World Economy

Ex-Soviet Republics Hit by Russia Crisis

Ex-Soviet Republics Hit by Russia CrisisEx-Soviet Republics Hit by Russia Crisis

Russia’s economic turmoil has sent shock waves across former Soviet republics as the ruble’s collapse pushes the crisis into the region with strong ties to Moscow, analysts said.

Under the pressure of falling oil prices and western sanctions over the Ukraine conflict, the ruble this year plunged by 40 percent against the dollar and the euro, pulling the currencies of many ex-Soviet countries to the bottom, AFP reported.

“Russia is dragging ex-Soviet countries into an economic crisis,” said Igor Nikolayev, the director of the FBK Strategic Analysis Institute. “Their trade with Russia and remittances by migrants working in Russia shrink as the ruble weakens.”

Besides the economic fallout, the impact of the Russian crisis on its ex-Soviet neighbors is likely to have a geopolitical dimension as well.

On January 1, the Russia-led Eurasian Customs Union which also includes Belarus, Kazakhstan and Armenia is to morph into the Eurasian Economic Union (EEU). But the fate of the project – championed by President Vladimir Putin to reassert Moscow’s influence over its Soviet-era vassals – now looks uncertain, said Nikolayev.

Belarusssian President Alexander Lukashenko has already demanded that trade between the EEU countries be carried out in dollars instead of national currencies. “The Eurasian Union is exposed to a very big risk” because of the Russia crisis, said Kazakh leader Nursultan Nazarbayev.


 Sad Picture

Moscow’s closest allies in the post-Soviet era, the Customs Union member countries were the first to feel the aftershocks of Russia’s shaken economy, which shrank in November for the first time since October 2009.

Lukashenko has admitted Belarus – with around 40 percent of its exports bound for Russia – has been hit hard by Moscow’s troubles.

In December, Belarussians rushed to convert their savings to dollars and euros, fearing devaluation of their currency, which has so far fallen more than 13 percent against the greenback.

The panic forced the country’s central bank to introduce a 30-percent tax on all foreign currency purchases and raise interest rates to encourage citizens to keep their money in the bank.

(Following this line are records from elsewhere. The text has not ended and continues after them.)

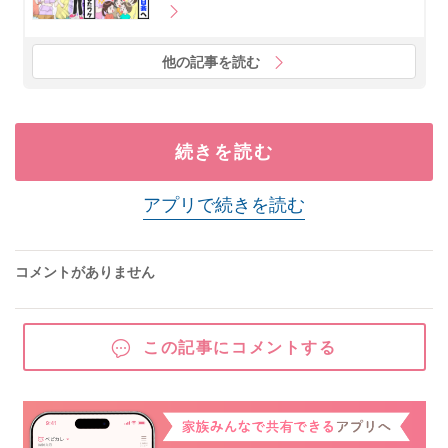
他の記事を読む
続きを読む
アプリで続きを読む
コメントがありません
この記事にコメントする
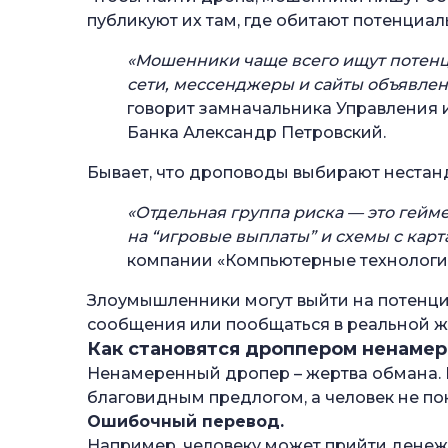
публикуют их там, где обитают потенциа
«Мошенники чаще всего ищут потен
сети, мессенджеры и сайты объявлен
говорит замначальника Управления
Банка Александр Петровский.
Бывает, что дроповоды выбирают нестан
«Отдельная группа риска — это гейм
на “игровые выплаты” и схемы с кар
компании «Компьютерные технологии
Злоумышленники могут выйти на потенци
сообщения или пообщаться в реальной ж
Как становятся дроппером ненаме
Ненамеренный дропер – жертва обмана.
благовидным предлогом, а человек не пон
Ошибочный перевод.
Например, человеку может прийти денежн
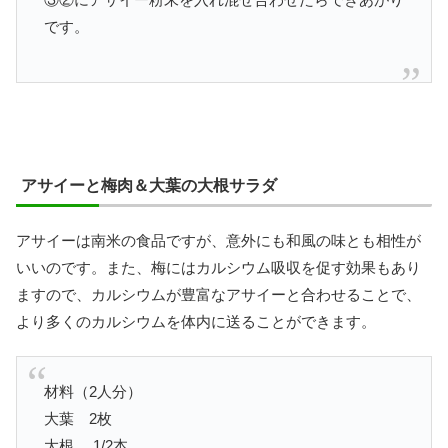
です。
アサイーと梅肉＆大葉の大根サラダ
アサイーは南米の食品ですが、意外にも和風の味とも相性が
いいのです。また、梅にはカルシウム吸収を促す効果もあり
ますので、カルシウムが豊富なアサイーと合わせることで、
より多くのカルシウムを体内に送ることができます。
材料（2人分）
大葉 2枚
大根 1/2本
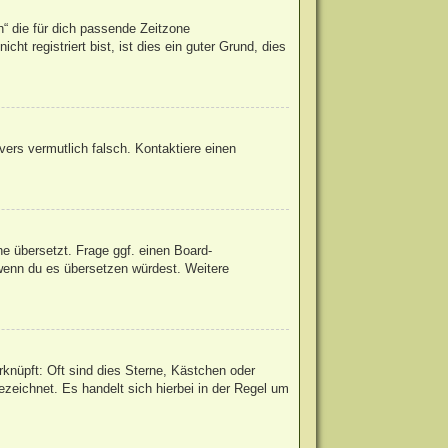
h“ die für dich passende Zeitzone
ht registriert bist, ist dies ein guter Grund, dies
rvers vermutlich falsch. Kontaktiere einen
he übersetzt. Frage ggf. einen Board-
, wenn du es übersetzen würdest. Weitere
knüpft: Oft sind dies Sterne, Kästchen oder
zeichnet. Es handelt sich hierbei in der Regel um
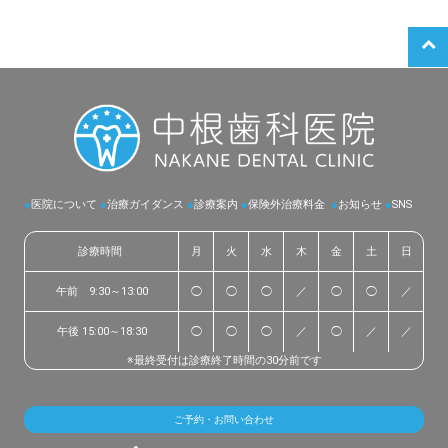
●
医院について
●
治療ガイダンス
●
診療案内
●
保険外治療料金
●
お知らせ
●
SNS
診療時間
月
火
水
木
金
土
日
午前 9:30～13:00
◯
◯
◯
／
◯
◯
／
午後 15:00～18:30
◯
◯
◯
／
◯
／
／
※最終受付は診療終了時間の30分前です
ご予約・お問い合わせ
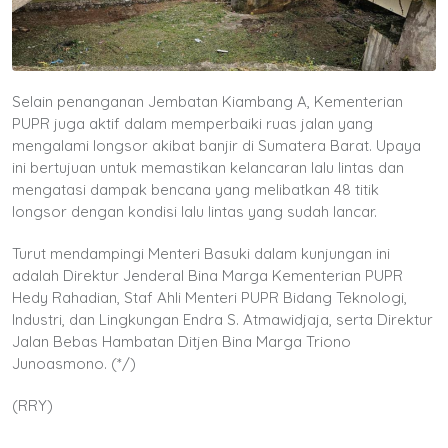
Selain penanganan Jembatan Kiambang A, Kementerian
PUPR juga aktif dalam memperbaiki ruas jalan yang
mengalami longsor akibat banjir di Sumatera Barat. Upaya
ini bertujuan untuk memastikan kelancaran lalu lintas dan
mengatasi dampak bencana yang melibatkan 48 titik
longsor dengan kondisi lalu lintas yang sudah lancar.
Turut mendampingi Menteri Basuki dalam kunjungan ini
adalah Direktur Jenderal Bina Marga Kementerian PUPR
Hedy Rahadian, Staf Ahli Menteri PUPR Bidang Teknologi,
Industri, dan Lingkungan Endra S. Atmawidjaja, serta Direktur
Jalan Bebas Hambatan Ditjen Bina Marga Triono
Junoasmono. (*/)
(RRY)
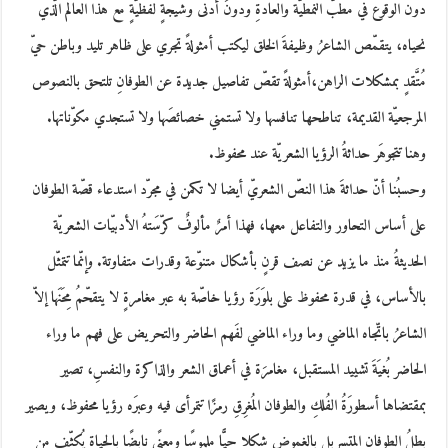
دون الوقوع في مطبّ النمطيّة والعادةِ ودونَ أدنى وشيجةٍ لفظيّةٍ مع هذا العالم الّذي
نحياه، يتقمّص الشاعرُ وظيفةَ الخلق ليكتب أمثولةً تجري على ظاهر تليد وباطن حيّ
مُتَّقدٍ بمشكلات الراهن،أمثولةً تقصّ تفاصيل جديدة عن الطوفانِ تلتحق بالنصوص
المرجعيّة القديمة، تناطحها تنافسها ولا تستمني خصائصَها ولا تستجدي مكوّناتها.
وهنا تتجوهَر حداثةُ الرؤيا الشعريّة عند محفوظ.
وحسبُنا أنّ حداثةَ هذا النصّ الشعريّ أيضا لا تكمن في مجرّد استدعاء قصّة الطوفان
على أساس التحاور والتفاعل معها، فهذا أمرٌ مألوفٌ كرّسَتهُ الأدبيّات الشعريّة
الحديثةُ منذ ما يزيد عن نصف قرنٍ بأشكال متنوّعة وقدرات متفاوتة. وإنّما تتمثّل
بالأساس، في قدرة محفوظ على بلوَرَة رؤيا خاصّة به عبر مغامرةٍ لا يتقحّمُ مِحَنَها إلاّ
الشاعرُ باتّجاه الماضي وما وراء الماضي لفَهم الحاضر والتحريض على فهم ما وراء
الحاضر بُغيَةَ تشييد المستقبل، مغامرَة في أعماق الشعر والذاكرة والنفسِ، تصير
بمقتضاها أسطورَةُ الفُلكِ والطوفان المُغرِقِ رمزًا تتمرأى فيه وعبرَه رؤيا محفوظ، ويصير
بطلُ الطوفان المتسربل بالغموض شكلا حيًّا ملموسًا ومعنًى نابضًا بالحياةِ يُكثّف من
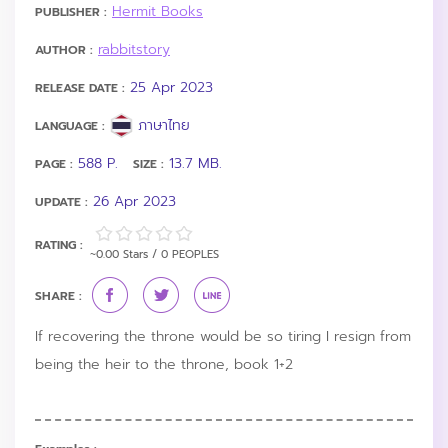
Hermit Books
PUBLISHER :
rabbitstory
AUTHOR :
25 Apr 2023
RELEASE DATE :
ภาษาไทย
LANGUAGE :
588 P.
13.7 MB.
PAGE :
SIZE :
26 Apr 2023
UPDATE :
RATING :
~0.00 Stars / 0 PEOPLES
SHARE :
If recovering the throne would be so tiring I resign from
being the heir to the throne, book 1+2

Energy-rich Kazakhstan faces an uphill battle to protect the national industry as exports to the Customs Union countries fell this year by more than 12 percent and the domestic market was flooded with cheap Russian goods as the ruble collapsed.

Russia’s economic crisis “poses the risk of declining demand for our exports and subsequently of an economic slowdown,” Kazakhstan’s Finance Minister Bakhyt Sultanov said last week.